Task to carry out: Which lines below contain the string "elettrici", matching case exactly? Locate each one and copy it in full.

Provided material:
★ ★ ★ ★
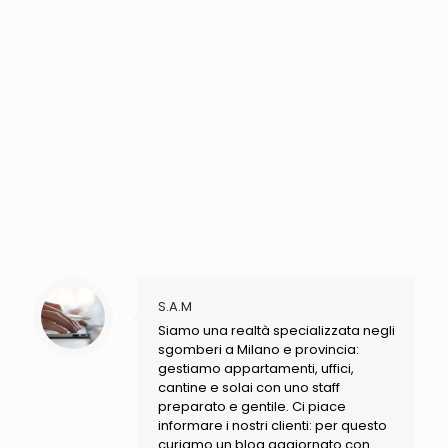
S.A.M
Siamo una realtà specializzata negli
sgomberi a Milano e provincia:
gestiamo appartamenti, uffici,
cantine e solai con uno staff
preparato e gentile. Ci piace
informare i nostri clienti: per questo
curiamo un blog aggiornato con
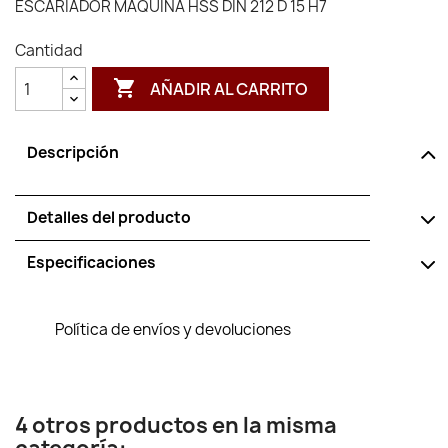
ESCARIADOR MAQUINA HSS DIN 212 D 15 H7
Cantidad

AÑADIR AL CARRITO
Descripción
Detalles del producto
Especificaciones
Política de envíos y devoluciones
4 otros productos en la misma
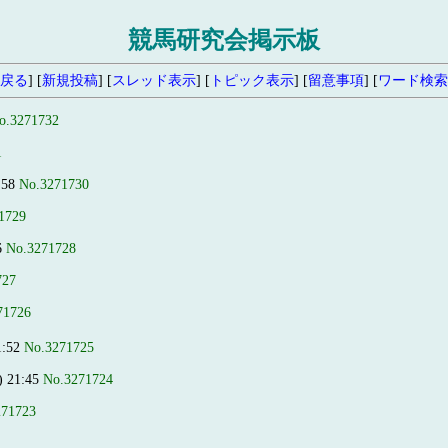
競馬研究会掲示板
戻る
] [
新規投稿
] [
スレッド表示
] [
トピック表示
] [
留意事項
] [
ワード検索
o.3271732
1
:58
No.3271730
1729
6
No.3271728
727
71726
1:52
No.3271725
) 21:45
No.3271724
271723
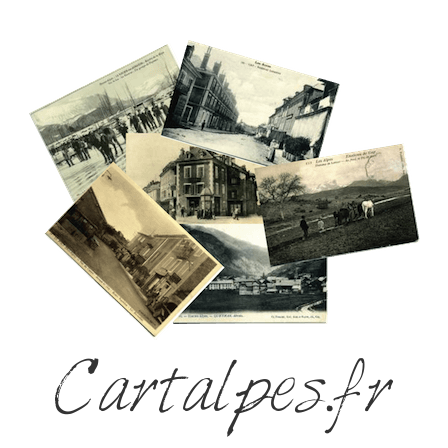
Cartalpes.fr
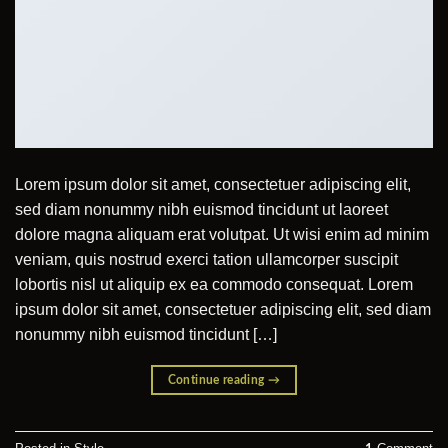
Lorem ipsum dolor sit amet, consectetuer adipiscing elit,
sed diam nonummy nibh euismod tincidunt ut laoreet
dolore magna aliquam erat volutpat. Ut wisi enim ad minim
veniam, quis nostrud exerci tation ullamcorper suscipit
lobortis nisl ut aliquip ex ea commodo consequat. Lorem
ipsum dolor sit amet, consectetuer adipiscing elit, sed diam
nonummy nibh euismod tincidunt […]
Continue reading
→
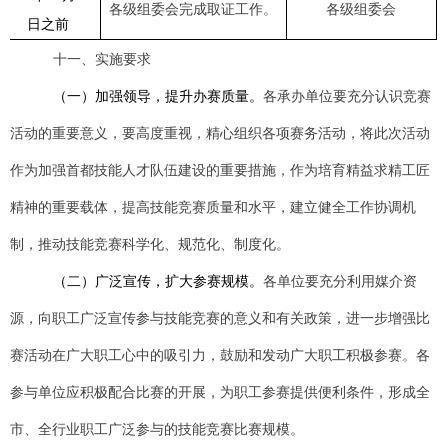
各级组委会完成取证工作。
各级组委会
日
之前
十一、实施
要求
（一）加强领导，提升办赛质量。
各承办单位要充分认识竞赛
活动的重要意义，要高度重视，精心组织各项赛务活动，将此次活动
作为加强首都技能人才队伍建设的重要措施，作为培育精益求精工匠
精神的重要载体，提高技能竞赛质量和水平，建立健全工作协调机
制，推动技能竞赛科学化、规范化、制度化。
（二）广泛宣传，扩大参赛规模。
各单位要充分利用媒介资
源，向职工广泛宣传参与技能竞赛的意义和有关政策，进一步增强比
赛活动在广大职工心中的吸引力，鼓励和发动广大职工积极参赛。各
参与单位应积极配合比赛的开展，为职工参赛提供便利条件，形成全
市、全行业职工广泛参与的技能竞赛比赛规模。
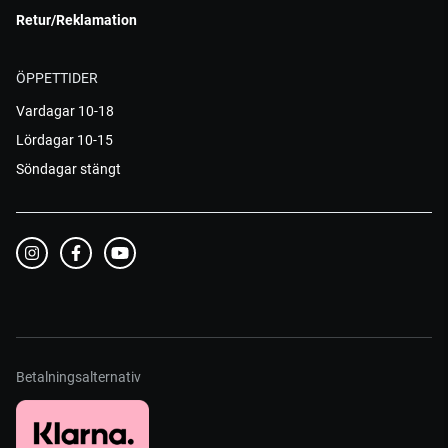
Retur/Reklamation
ÖPPETTIDER
Vardagar 10-18
Lördagar 10-15
Söndagar stängt
Betalningsalternativ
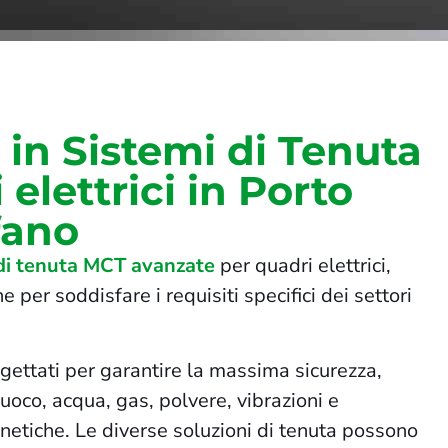
i in Sistemi di Tenuta
 elettrici in Porto
fano
 di tenuta MCT avanzate
per quadri elettrici,
 per soddisfare i requisiti specifici dei settori
ogettati per garantire la massima sicurezza,
uoco, acqua, gas, polvere, vibrazioni e
netiche. Le diverse soluzioni di tenuta possono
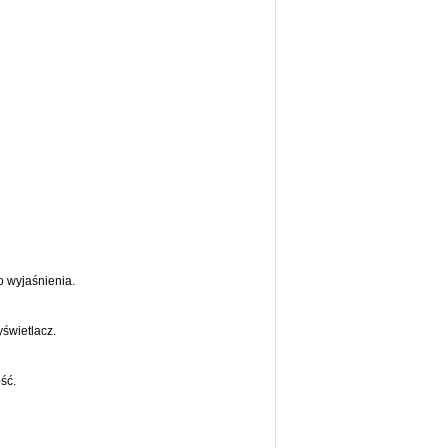
o wyjaśnienia.
yświetlacz.
ść.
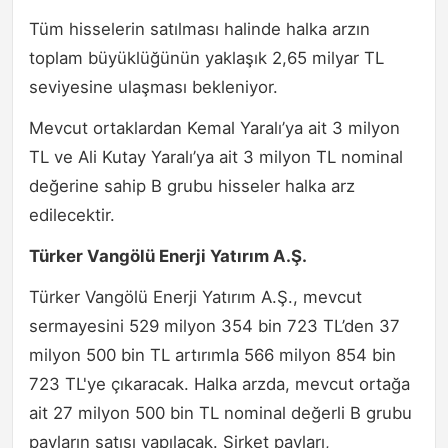
Tüm hisselerin satılması halinde halka arzın
toplam büyüklüğünün yaklaşık 2,65 milyar TL
seviyesine ulaşması bekleniyor.
Mevcut ortaklardan Kemal Yaralı’ya ait 3 milyon
TL ve Ali Kutay Yaralı’ya ait 3 milyon TL nominal
değerine sahip B grubu hisseler halka arz
edilecektir.
Türker Vangölü Enerji Yatırım A.Ş.
Türker Vangölü Enerji Yatırım A.Ş., mevcut
sermayesini 529 milyon 354 bin 723 TL’den 37
milyon 500 bin TL artırımla 566 milyon 854 bin
723 TL'ye çıkaracak. Halka arzda, mevcut ortağa
ait 27 milyon 500 bin TL nominal değerli B grubu
payların satışı yapılacak. Şirket payları,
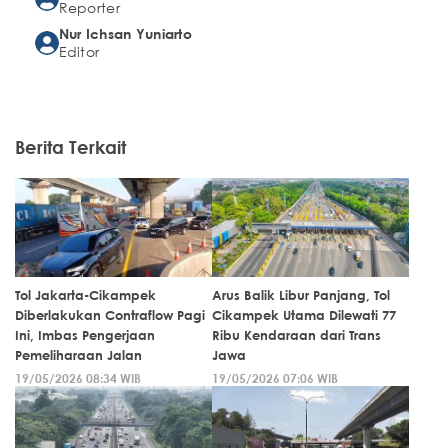
Reporter
Nur Ichsan Yuniarto
Editor
Berita Terkait
Tol Jakarta-Cikampek
Arus Balik Libur Panjang, Tol
Diberlakukan Contraflow Pagi
Cikampek Utama Dilewati 77
Ini, Imbas Pengerjaan
Ribu Kendaraan dari Trans
Pemeliharaan Jalan
Jawa
19/05/2026 08:34 WIB
19/05/2026 07:06 WIB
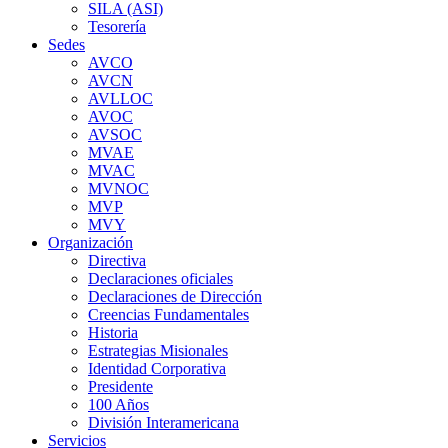
SILA (ASI)
Tesorería
Sedes
AVCO
AVCN
AVLLOC
AVOC
AVSOC
MVAE
MVAC
MVNOC
MVP
MVY
Organización
Directiva
Declaraciones oficiales
Declaraciones de Dirección
Creencias Fundamentales
Historia
Estrategias Misionales
Identidad Corporativa
Presidente
100 Años
División Interamericana
Servicios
★ ★ ★ ★
Completed exercise:
 elettrici in Porto
per quadri elettrici,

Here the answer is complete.